London-based Fitch Ratings, a credit rating agency, has issued a new scoring system that shows how environmental, social and governance factors impact individual credit rating decisions, Fitch Ratings announced Monday.

The new ESG relevance scores, which are produced by Fitch's analytical teams, show how ESG factors affect credit ratings decisions. Advisors and investors can access the data at www.fitchratings.com/site/esg and use the information to help in carrying out due diligence on potential investments.

The information is not a rating, Andrew Steel, managing director and global head of sustainable finance for Fitch Ratings, said in an email. The data “are an integrated part of our overall credit analysis and transparently display where ESG risk elements have influenced credit decisions for individual entities.

“In this respect the data are currently unique in that they provide investors and market participants with an ability to see, on a sector-by-sector basis, at an individual company level, the way in which our analysts have incorporated risks surrounding ESG into the analysis of the overall credit rating,” Steel said.

Fitch is starting with 1,500 non-financial corporations that cross sector lines from manufacturing to utilities. This will be followed by scores for banks, non-bank financial institutions, insurance, public finance, global infrastructure and structured finance.

Fitch's ESG approach fills a market gap by publicly disclosing how an ESG issue directly affects a company's current credit rating, Fitch said. The firm initially is making all of its ESG relevance scores available in the public domain, and will then maintain and publish the scores on an ongoing basis as a part of its credit research.

Fitch views these scores as a substantial step forward in enhancing transparency for investors, and for the broader discussion around ESG and credit, Fitch said.
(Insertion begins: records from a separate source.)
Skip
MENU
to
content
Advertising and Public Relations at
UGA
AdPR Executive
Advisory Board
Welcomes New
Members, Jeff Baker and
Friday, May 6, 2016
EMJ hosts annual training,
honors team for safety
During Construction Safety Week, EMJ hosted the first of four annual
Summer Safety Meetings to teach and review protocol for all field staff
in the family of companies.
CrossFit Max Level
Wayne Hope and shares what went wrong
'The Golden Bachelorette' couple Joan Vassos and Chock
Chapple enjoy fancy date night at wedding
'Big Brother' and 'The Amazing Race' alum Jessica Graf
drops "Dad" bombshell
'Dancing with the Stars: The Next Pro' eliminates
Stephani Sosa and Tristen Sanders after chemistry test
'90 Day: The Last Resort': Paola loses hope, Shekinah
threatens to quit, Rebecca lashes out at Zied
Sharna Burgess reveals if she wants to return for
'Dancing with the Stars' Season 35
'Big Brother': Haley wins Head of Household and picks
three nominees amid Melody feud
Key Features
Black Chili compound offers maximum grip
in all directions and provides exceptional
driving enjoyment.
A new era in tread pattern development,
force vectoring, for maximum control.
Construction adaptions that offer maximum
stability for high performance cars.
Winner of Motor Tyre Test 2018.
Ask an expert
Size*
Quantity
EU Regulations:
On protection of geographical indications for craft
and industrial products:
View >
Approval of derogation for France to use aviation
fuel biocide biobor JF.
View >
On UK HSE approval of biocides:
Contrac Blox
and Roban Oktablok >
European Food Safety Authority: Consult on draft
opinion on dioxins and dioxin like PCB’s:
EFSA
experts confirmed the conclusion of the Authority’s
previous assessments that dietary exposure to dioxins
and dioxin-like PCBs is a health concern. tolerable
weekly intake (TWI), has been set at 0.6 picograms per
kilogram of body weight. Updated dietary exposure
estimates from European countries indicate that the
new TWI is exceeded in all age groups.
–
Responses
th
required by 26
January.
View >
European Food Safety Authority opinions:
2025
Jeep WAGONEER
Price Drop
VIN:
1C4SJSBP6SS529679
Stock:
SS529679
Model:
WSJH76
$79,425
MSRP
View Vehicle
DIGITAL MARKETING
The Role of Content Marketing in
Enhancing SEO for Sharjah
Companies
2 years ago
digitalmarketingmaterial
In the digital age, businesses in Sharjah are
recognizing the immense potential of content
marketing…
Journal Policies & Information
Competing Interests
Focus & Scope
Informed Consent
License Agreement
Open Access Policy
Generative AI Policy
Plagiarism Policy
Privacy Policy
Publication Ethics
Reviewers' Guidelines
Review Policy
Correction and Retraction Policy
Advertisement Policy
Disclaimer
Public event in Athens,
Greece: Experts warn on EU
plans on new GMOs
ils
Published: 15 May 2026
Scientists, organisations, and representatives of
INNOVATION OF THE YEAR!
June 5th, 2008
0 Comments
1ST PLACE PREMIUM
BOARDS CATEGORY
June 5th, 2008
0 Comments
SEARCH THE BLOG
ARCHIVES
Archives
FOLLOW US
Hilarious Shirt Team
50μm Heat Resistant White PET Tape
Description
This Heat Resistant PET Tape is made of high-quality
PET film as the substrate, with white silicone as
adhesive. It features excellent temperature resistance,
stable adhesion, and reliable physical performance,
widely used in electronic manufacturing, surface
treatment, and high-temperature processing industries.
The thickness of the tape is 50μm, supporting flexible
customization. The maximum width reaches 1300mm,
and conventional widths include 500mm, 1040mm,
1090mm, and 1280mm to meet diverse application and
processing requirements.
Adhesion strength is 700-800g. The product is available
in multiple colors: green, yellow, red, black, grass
“The scores do not make value judgments on whether an entity engages in good or bad ESG practices, but draw out which environmental, social and governance risk elements are influencing the credit rating decision,” Steel said.

Fitch recently created a Global Sustainable Finance group to review how ESG factors are incorporated into the credit rating process and to increase the level of transparency around ESG analysis, Fitch said.